Activity list
A: In the Krishna Consultancy case summary, what is the appeal number?
B: Go on with the Krishna Consultancy case summary from the point where it stops.

Page extract
···

Case Name : Krishna Consultancy Vs Commissioner of CGST (CESTAT Mumbai)
Appeal Number : Service Tax Appeal No. 85867 of 2016
Date of Judgement/Order : 11/10/2023
Related Assessment Year :

Krishna Consultancy Vs Commissioner of CGST (CESTAT Mumbai)

Introduction: The case of Krishna Consultancy vs. Commissioner of CGST (CESTAT Mumbai) revolves around whether services provided to universities in foreign countries can be treated as ‘intermediaries’ under Rule 2(f) of the Place of Provision of Service Rules. The key issue is whether these services qualify as an export of services, and this article provides a detailed analysis and the outcome of the case.

···

Data extract
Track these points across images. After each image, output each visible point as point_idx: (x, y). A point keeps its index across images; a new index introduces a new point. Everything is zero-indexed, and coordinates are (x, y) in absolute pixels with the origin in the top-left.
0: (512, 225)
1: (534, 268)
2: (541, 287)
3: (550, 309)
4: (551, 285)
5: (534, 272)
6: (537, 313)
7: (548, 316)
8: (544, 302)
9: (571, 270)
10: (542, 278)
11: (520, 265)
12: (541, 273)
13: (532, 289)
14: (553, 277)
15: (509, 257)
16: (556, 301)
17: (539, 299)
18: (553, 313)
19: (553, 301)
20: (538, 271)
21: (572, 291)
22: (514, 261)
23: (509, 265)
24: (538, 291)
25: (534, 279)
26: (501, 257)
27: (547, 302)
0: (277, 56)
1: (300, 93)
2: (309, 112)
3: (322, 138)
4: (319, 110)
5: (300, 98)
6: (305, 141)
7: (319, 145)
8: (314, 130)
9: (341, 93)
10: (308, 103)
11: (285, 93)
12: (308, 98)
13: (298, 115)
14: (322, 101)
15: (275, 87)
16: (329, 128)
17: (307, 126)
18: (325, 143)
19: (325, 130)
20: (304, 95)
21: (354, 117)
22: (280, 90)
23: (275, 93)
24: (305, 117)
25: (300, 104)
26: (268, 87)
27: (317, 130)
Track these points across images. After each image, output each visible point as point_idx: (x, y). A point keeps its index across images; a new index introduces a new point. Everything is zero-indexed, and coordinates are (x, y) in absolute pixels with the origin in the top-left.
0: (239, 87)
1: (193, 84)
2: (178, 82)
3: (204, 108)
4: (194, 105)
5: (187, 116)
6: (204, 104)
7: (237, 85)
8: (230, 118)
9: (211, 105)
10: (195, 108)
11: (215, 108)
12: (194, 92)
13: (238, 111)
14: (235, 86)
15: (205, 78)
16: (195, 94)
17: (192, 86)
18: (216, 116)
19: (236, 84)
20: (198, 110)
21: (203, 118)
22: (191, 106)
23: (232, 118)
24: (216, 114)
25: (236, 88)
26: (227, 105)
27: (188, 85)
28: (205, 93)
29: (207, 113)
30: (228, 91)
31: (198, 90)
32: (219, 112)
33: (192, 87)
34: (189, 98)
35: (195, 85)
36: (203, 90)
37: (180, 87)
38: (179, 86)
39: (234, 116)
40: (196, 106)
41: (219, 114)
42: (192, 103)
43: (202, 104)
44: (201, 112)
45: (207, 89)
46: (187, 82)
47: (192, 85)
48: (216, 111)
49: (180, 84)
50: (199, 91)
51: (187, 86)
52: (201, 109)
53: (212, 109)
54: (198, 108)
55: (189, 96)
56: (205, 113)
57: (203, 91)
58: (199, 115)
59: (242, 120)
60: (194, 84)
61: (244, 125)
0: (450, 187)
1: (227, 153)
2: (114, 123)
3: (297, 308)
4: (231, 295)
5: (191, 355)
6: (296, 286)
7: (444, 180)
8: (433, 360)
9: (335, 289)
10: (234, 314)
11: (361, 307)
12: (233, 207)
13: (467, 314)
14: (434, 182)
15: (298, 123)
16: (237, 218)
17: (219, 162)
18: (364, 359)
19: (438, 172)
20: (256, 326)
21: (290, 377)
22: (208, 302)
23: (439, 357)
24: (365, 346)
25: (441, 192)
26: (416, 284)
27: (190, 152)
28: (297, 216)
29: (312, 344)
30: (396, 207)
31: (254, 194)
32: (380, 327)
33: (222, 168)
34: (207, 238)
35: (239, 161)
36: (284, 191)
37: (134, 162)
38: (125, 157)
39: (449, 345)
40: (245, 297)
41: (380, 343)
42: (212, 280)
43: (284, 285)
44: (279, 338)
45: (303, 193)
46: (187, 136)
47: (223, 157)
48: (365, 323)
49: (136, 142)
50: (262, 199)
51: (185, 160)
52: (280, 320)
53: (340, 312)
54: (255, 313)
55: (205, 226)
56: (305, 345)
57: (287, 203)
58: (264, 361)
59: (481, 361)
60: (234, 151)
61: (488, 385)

···

Answers to the tasks
A: Service Tax Appeal No. 85867 of 2016

B:
Detailed Analysis:

1. Background: The appellant, Krishna Consultancy, is engaged in providing guidance to students aspiring to seek admissions in universities located outside India. The appellant’s unique business model involves not collecting any fees or consideration from prospective students. Instead, they enter into contracts with foreign universities, where a portion of the student’s fees is paid to the appellant as a commission. The appellant had paid a significant amount of service tax on these activities from May 4, 2013, to February 7, 2014.

2. Realization of Export of Services: At a later stage, the appellant realized that the services provided by them were actually exports of services, and service tax should not have been levied on services offered outside India. In light of this realization, the appellant filed a refund claim for the service tax amounting to Rs. 50,73,141/- on April 7, 2014.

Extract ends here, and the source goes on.